To be done on 2023-12-21. Resolution of the remaining two cases

  • ✅ Start translation
  • Maybe the long one is an error.
    • Put on failure list and continue.

2023-12-21

  • Translation system, I’m wondering if it’s not necessary to export JSON since it’s crawling to get links anyway? I’m starting to think so.

Problem of not preserving indentation

  • A key feature of your translation is the preservation of formatting, especially spaces and tabs at the beginning of lines.
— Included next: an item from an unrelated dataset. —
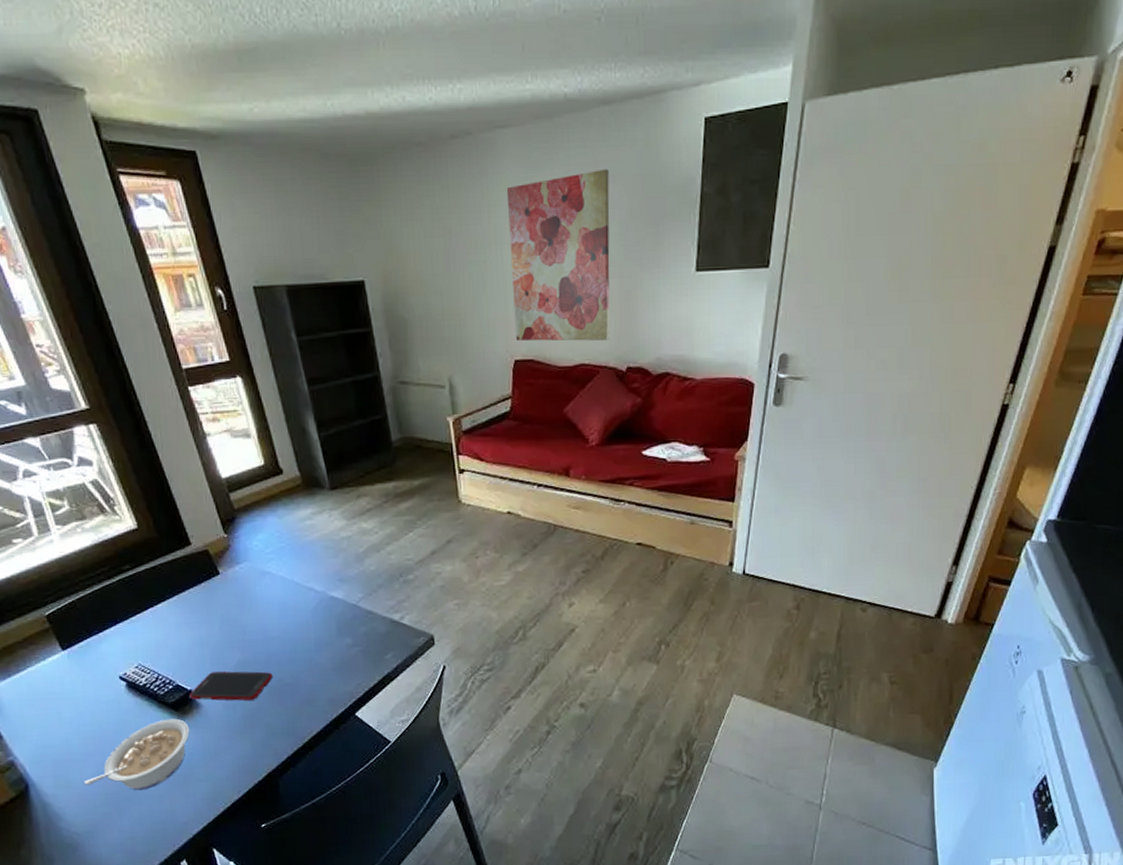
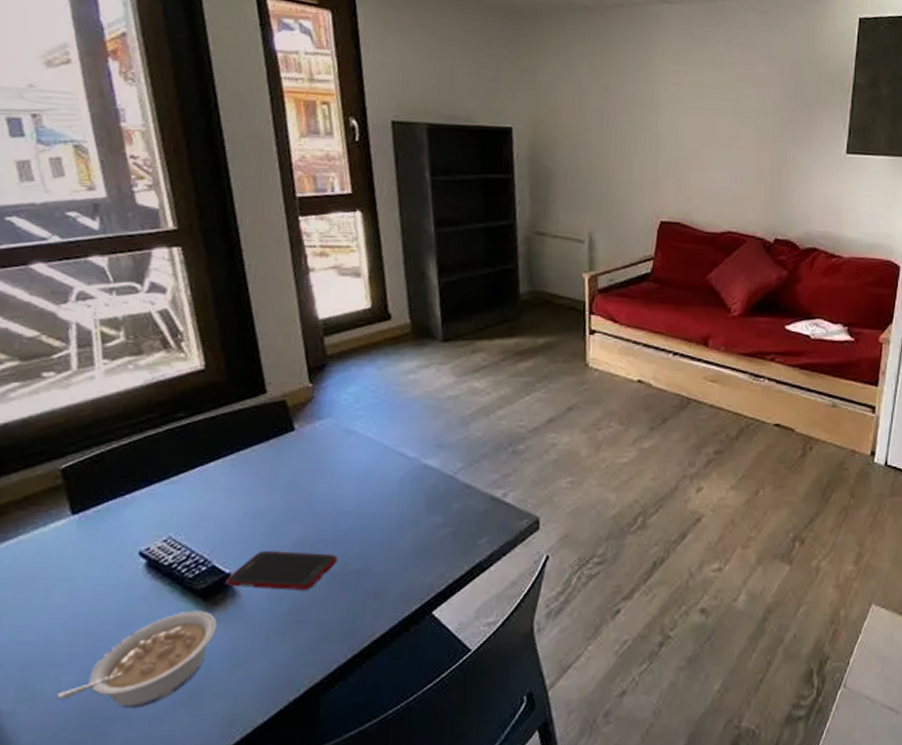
wall art: present [506,168,610,341] -> none [663,51,768,211]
These are crucial for indicating indentation in bullet lists and must be accurately replicated in your translations.

  • Translation in GPT 3.5, up to the 59th case done.

    • And as expected, an error in an overly long article.

:

20%|███████████████████▎                                                                              | 59/300 [04:55<20:05,  5.00s/it]
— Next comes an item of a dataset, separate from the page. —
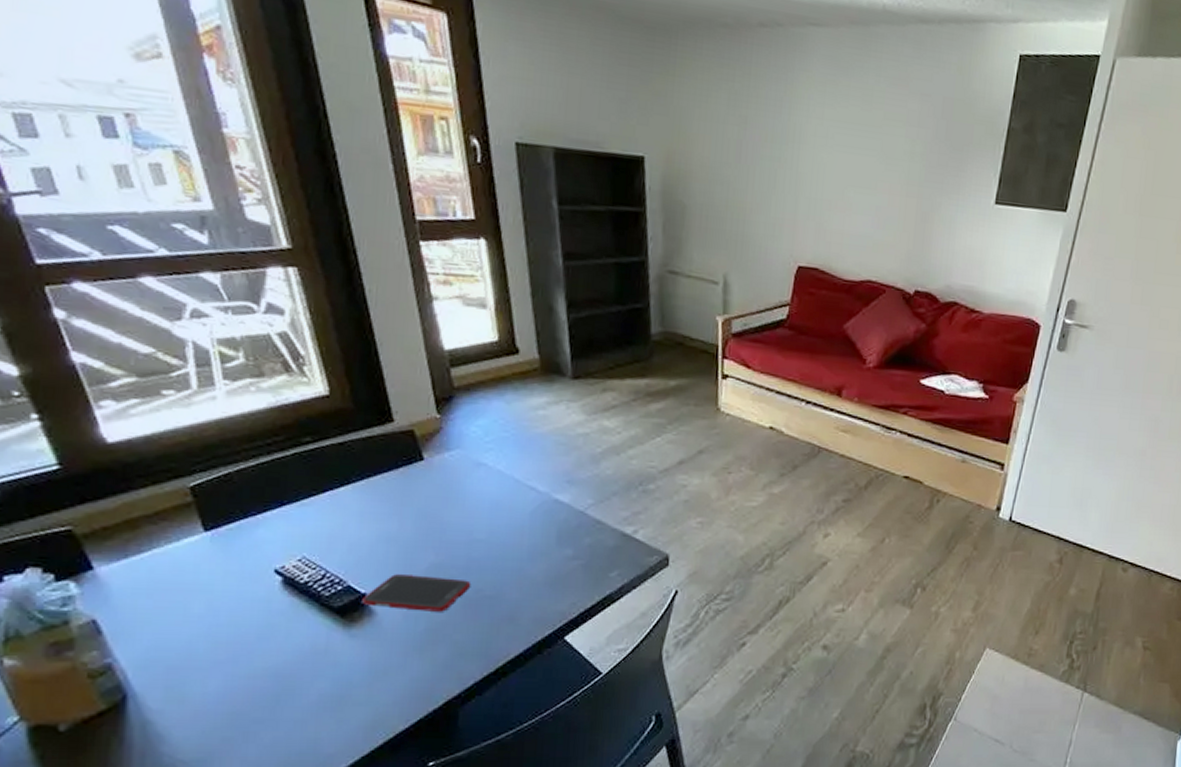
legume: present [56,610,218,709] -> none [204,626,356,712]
openai.BadRequestError: Error code: 400 - {'error': {'message': "This model's maximum context length is 4097 tokens. However, your messages resulted in 6138 tokens. Please reduce the length of the messages.", 'type': 'invalid_request_error', 'param': 'messages', 'code': 'context_length_exceeded'}}
python -m tasks.translate.from_jsonl  9.23s user 2.91s system 4% cpu 5:01.91 total

that’s so

  • Proposal to go through the article that is too long and work through it anyway.
  • I’ll just go through and translate what I can.
  • The page with the error only records the nature of the error and aims to run to the end for now.
    • Execution started.
    • See you tomorrow for the rest of the story.

A note for my future self

  • Once completed, look at the time and number of pages processed
  • You can see how many pages are logged as errors
  • Check the fees charged.
  • I think most of the errors are pages that are too long.
    • What to do with long pages needs to be considered
    • There are cases that do not need to be translated and cases that should be translated exactly.
    • Simply a case of doing it with a context wide API.
    • Cases of split translation

2023-12-23

  • I checked the morning of 2023-12-22 and it was at 38%, but apparently it hung at that point.
  • 38%|█... | 6668/17569 [11:16:08<7:32:13, 2.49s/it]
  • I just looked at it and it wasn’t progressing. Hmmm… failure.
    • Hangs silently without error
  • image

2023-12-24

  • 47%|█... | 8310/17569 [00:23<00:39, 234.63it/s]
  • return self._sslobj.read(len)
    • I’m blocking it on READ.

This page is auto-translated from /nishio/pEnglish2023-12-20 using DeepL. If you looks something interesting but the auto-translated English is not good enough to understand it, feel free to let me know at @nishio_en. I’m very happy to spread my thought to non-Japanese readers.